General and administrative (G&A) expenses were $9.8 million for the second quarter ended June 30, 2025, compared to $12.3 million for the same period in 2024. The decrease in second quarter 2025 G&A expenses of $2.5 million was primarily due to a $1.7 million decrease in stock-based compensation expense primarily related to a decrease in the value of new awards granted and a $0.8 million decrease in outside services primarily due to a reduction in legal expenses. Non‑GAAP G&A expenses, which exclude non-cash stock‑based compensation, for the second quarter ended June 30, 2025 were $7.1 million, compared to $7.8 million for the same period in 2024.

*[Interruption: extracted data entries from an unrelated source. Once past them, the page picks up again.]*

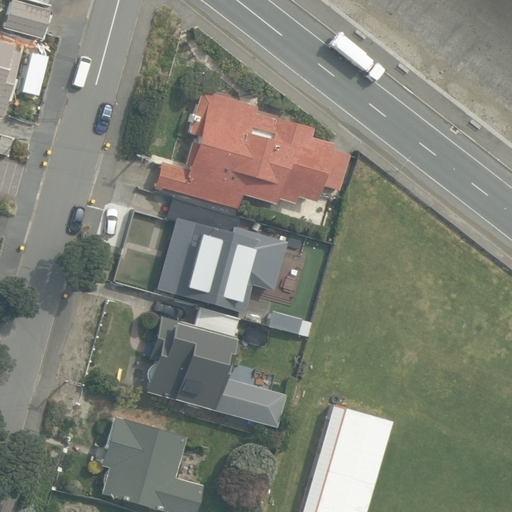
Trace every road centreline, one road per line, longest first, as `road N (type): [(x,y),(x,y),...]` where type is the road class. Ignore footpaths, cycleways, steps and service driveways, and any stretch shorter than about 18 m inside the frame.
road 1 (residential): [(119,0),(0,410)]
road 2 (tertiary): [(249,0),(511,207)]
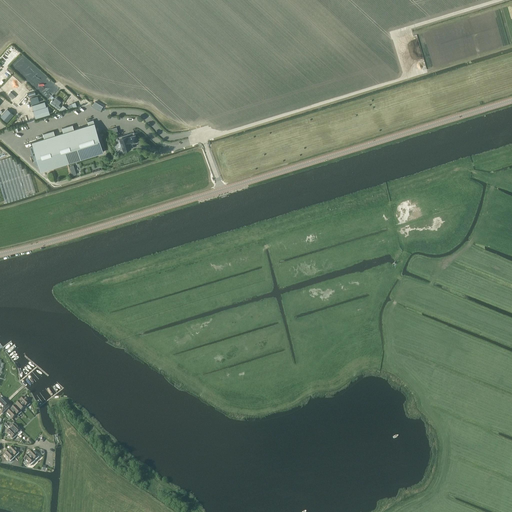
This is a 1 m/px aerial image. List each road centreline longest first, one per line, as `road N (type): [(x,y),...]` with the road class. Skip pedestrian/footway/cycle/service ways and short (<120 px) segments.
road 1 (tertiary): [(511,100),(0,254)]
road 2 (track): [(499,0),(392,33),(405,77),(203,139)]
road 3 (track): [(203,139),(168,137),(138,113),(90,113),(18,136),(28,163),(52,183),(101,170)]
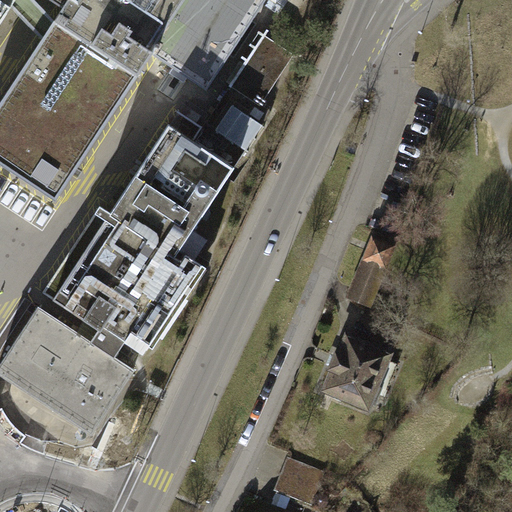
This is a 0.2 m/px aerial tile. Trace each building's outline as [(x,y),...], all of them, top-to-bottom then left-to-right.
[(0,0),(0,14),(8,0),(0,0)] [(70,0),(55,23),(137,74),(185,0),(70,0)] [(0,163),(57,200),(137,74),(55,23),(0,106),(0,163)] [(264,34),(233,88),(272,112),(304,57),(264,34)] [(231,99),(212,131),(246,152),(266,118),(231,99)] [(173,127),(123,210),(193,252),(243,169),(173,127)] [(104,208),(51,295),(135,346),(189,260),(104,208)] [(373,237),(348,301),(374,311),(399,247),(373,237)] [(42,305),(1,373),(80,420),(121,352),(42,305)] [(346,336),(321,394),(369,415),(395,357),(346,336)] [(297,457),(286,490),(329,505),(340,472),(297,457)]
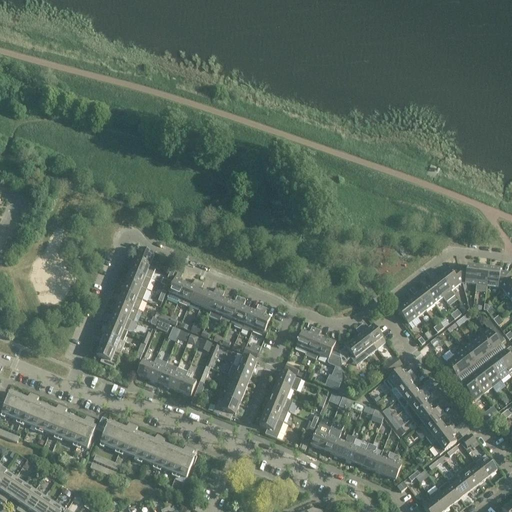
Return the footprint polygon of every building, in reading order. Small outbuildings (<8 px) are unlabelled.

A discussion of non-GAAP financial measures, including reconciliations of the most comparable GAAP measures to non‑GAAP financial measures, is presented below under "Non-GAAP Financial Measures."

Cash, cash equivalents and marketable securities

Cash, cash equivalents and marketable securities as of June 30, 2025 were approximately $297 million, compared to approximately $384 million as of December 31, 2024. Lyell believes that its cash, cash equivalents and marketable securities balances totaling approximately $347 million inclusive of the initial $50 million of proceeds from its recent private placement, will be sufficient to meet working capital and capital expenditure needs into mid-2027.